Examples of work in this field include designing air and water pollution prevention and control systems; designing or operating systems that convert waste to energy; designing or operating manufacturing systems that turn a waste product (like a plastic bottle) into new products (like carpeting or furniture); and conducting waste audits. A growing number of educational institutions, companies and towns and municipalities hire waste and/or recycling coordinators to help them develop plans for minimizing waste and maximizing recycling. In addition, state and federally regulated wastes, from biomedical waste to hazardous waste, are handled by environmental health and safety specialists and engineers (with average annual salary of $76,830) with bachelor’s degrees in fields like electrical, chemical, mechanical, industrial or systems engineering. As of May 2014, Glassdoor.com lists over 6,000 recycling-related jobs, with positions available nationwide.

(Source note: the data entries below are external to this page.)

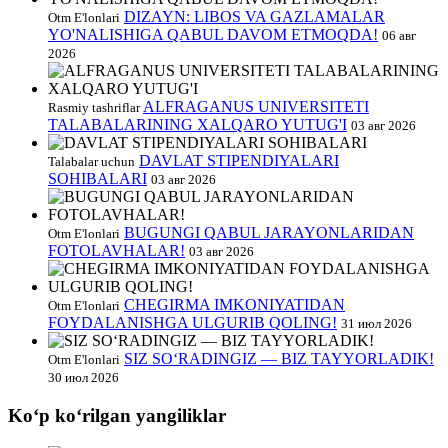
DIZAYN: LIBOS VA GAZLAMALAR
Otm E'lonlari
YO'NALISHIGA QABUL DAVOM ETMOQDA!
06 авг
2026
ALFRAGANUS UNIVERSITETI
Rasmiy tashriflar
TALABALARINING XALQARO YUTUG'I
03 авг 2026
DAVLAT STIPENDIYALARI
Talabalar uchun
SOHIBALARI
03 авг 2026
BUGUNGI QABUL JARAYONLARIDAN
Otm E'lonlari
FOTOLAVHALAR!
03 авг 2026
CHEGIRMA IMKONIYATIDAN
Otm E'lonlari
FOYDALANISHGA ULGURIB QOLING!
31 июл 2026
SIZ SO‘RADINGIZ — BIZ TAYYORLADIK!
Otm E'lonlari
30 июл 2026
Koʻp koʻrilgan yangiliklar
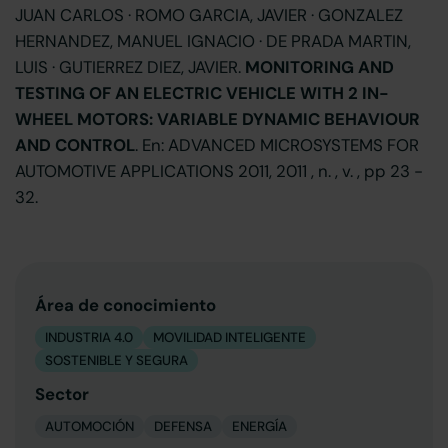
JUAN CARLOS · ROMO GARCIA, JAVIER · GONZALEZ
HERNANDEZ, MANUEL IGNACIO · DE PRADA MARTIN,
LUIS · GUTIERREZ DIEZ, JAVIER.
MONITORING AND
TESTING OF AN ELECTRIC VEHICLE WITH 2 IN-
WHEEL MOTORS: VARIABLE DYNAMIC BEHAVIOUR
AND CONTROL
. En: ADVANCED MICROSYSTEMS FOR
AUTOMOTIVE APPLICATIONS 2011, 2011 , n. , v. , pp 23 -
32.
Área de conocimiento
INDUSTRIA 4.0
MOVILIDAD INTELIGENTE
SOSTENIBLE Y SEGURA
Sector
AUTOMOCIÓN
DEFENSA
ENERGÍA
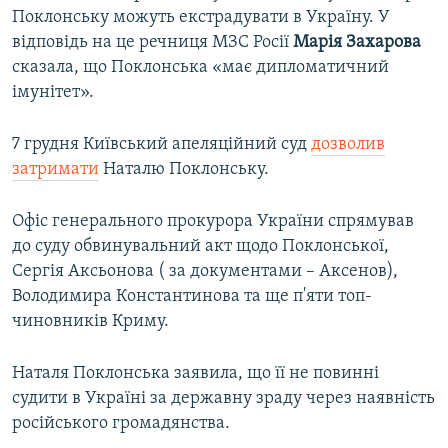
Поклонську можуть екстрадувати в Україну. У
відповідь на це речниця МЗС Росії
Марія Захарова
сказала, що Поклонська «має дипломатичний
імунітет».
7 грудня Київський апеляційний суд
дозволив
затримати
Наталю Поклонську.
Офіс генерального прокурора України спрямував
до суду обвинувальний акт щодо Поклонської,
Сергія Аксьонова ( за документами – Аксенов),
Володимира Константинова та ще п'яти топ-
чиновників Криму.
Наталя Поклонська заявила, що її не повинні
судити в Україні за державну зраду через наявність
російського громадянства.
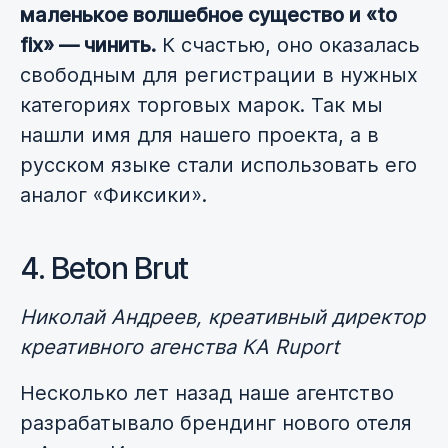
маленькое волшебное существо и «to
fix» — чинить.
К счастью, оно оказалась
свободным для регистрации в нужных
категориях торговых марок. Так мы
нашли имя для нашего проекта, а в
русском языке стали использовать его
аналог «Фиксики».
4. Beton Brut
Николай Андреев, креативный директор
креативного агенства КА Ruport
Несколько лет назад наше агентство
разрабатывало брендинг нового отеля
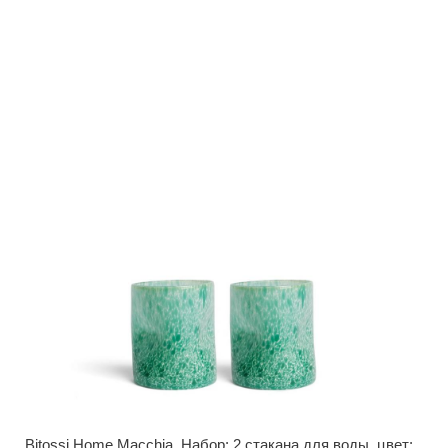
Bitossi Home Macchia. Набор: 2 стакана для воды, цвет:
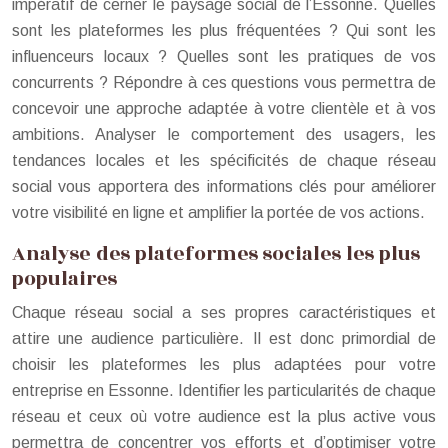
impératif de cerner le paysage social de l’Essonne. Quelles
sont les plateformes les plus fréquentées ? Qui sont les
influenceurs locaux ? Quelles sont les pratiques de vos
concurrents ? Répondre à ces questions vous permettra de
concevoir une approche adaptée à votre clientèle et à vos
ambitions. Analyser le comportement des usagers, les
tendances locales et les spécificités de chaque réseau
social vous apportera des informations clés pour améliorer
votre visibilité en ligne et amplifier la portée de vos actions.
Analyse des plateformes sociales les plus
populaires
Chaque réseau social a ses propres caractéristiques et
attire une audience particulière. Il est donc primordial de
choisir les plateformes les plus adaptées pour votre
entreprise en Essonne. Identifier les particularités de chaque
réseau et ceux où votre audience est la plus active vous
permettra de concentrer vos efforts et d’optimiser votre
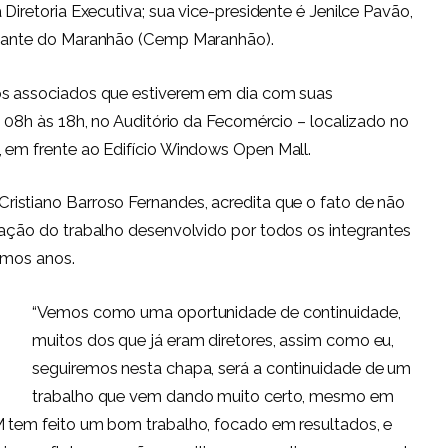
 Diretoria Executiva; sua vice-presidente é Jenilce Pavão,
lizante do Maranhão (Cemp Maranhão).
os associados que estiverem em dia com suas
s 08h às 18h, no Auditório da Fecomércio – localizado no
, em frente ao Edifício Windows Open Mall.
Cristiano Barroso Fernandes, acredita que o fato de não
vação do trabalho desenvolvido por todos os integrantes
imos anos.
“Vemos como uma oportunidade de continuidade,
muitos dos que já eram diretores, assim como eu,
seguiremos nesta chapa, será a continuidade de um
trabalho que vem dando muito certo, mesmo em
M tem feito um bom trabalho, focado em resultados, e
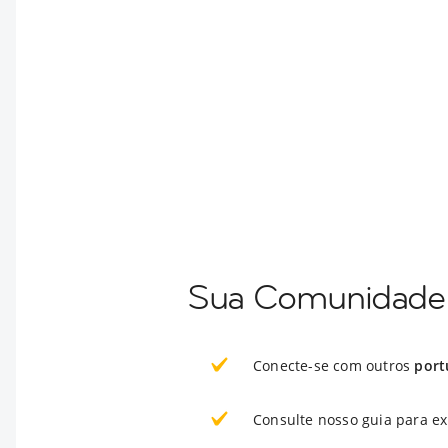
Sua Comunidade 
Conecte-se com outros
port
Consulte nosso guia para e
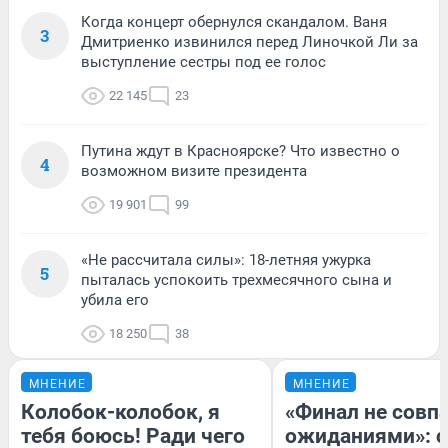
Когда концерт обернулся скандалом. Ваня
3
Дмитриенко извинился перед Линочкой Ли за
выступление сестры под ее голос
22 145
23
Путина ждут в Красноярске? Что известно о
4
возможном визите президента
19 901
99
«Не рассчитала силы»: 18-летняя ужурка
5
пыталась успокоить трехмесячного сына и
убила его
18 250
38
МНЕНИЕ
МНЕНИЕ
Колобок-колобок, я
«Финал не совпа
тебя боюсь! Ради чего
ожиданиями»: с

On-the-job training and commercial equipment operation licenses are be needed for some positions, like operating a recycling truck. Other positions, such as those in engineering, require specific bachelor’s degrees (and sometimes master’s degrees), licensure and continuing education.
Clean Transportation Professionals
From transportation planners to battery and hybrid technology engineers, jobs in clean transportation are growing. These green technology jobs are devoted to figuring out how to get from place to place more efficiently and with less pollution, using innovations such as electric cars and hybrid vehicles, biodiesel-fueled buses and boats and airplanes that emit fewer carbon emissions.
While the Bureau of Labor Statistics hasn’t collected much information on clean transportation jobs, the growing number of electric cars on the road in recent years is indicative of a growing field. The electric vehicle industry employs scientists, manufacturers and technicians, in positions that typically require specialized degrees and/or training. Average annual salaries include:
- $100,450 for electronics engineers.
- $84,720 for materials scientists.
- $47,440 for engine and other machine assemblers.
- $36,470 for retail sales people.
Engineers, planners and other clean transportation professionals may find work with private companies like Tesla Motors, Fisker Automotive, United Streetcar and Clean Harbors, private and government laboratories, state and federal transportation agencies, colleges and universities and more. The Green Job Bank provides more information on clean transportation jobs in areas like research and development, engine technology, vehicle manufacturing and infrastructure (e.g., building technology and networks for charging stations).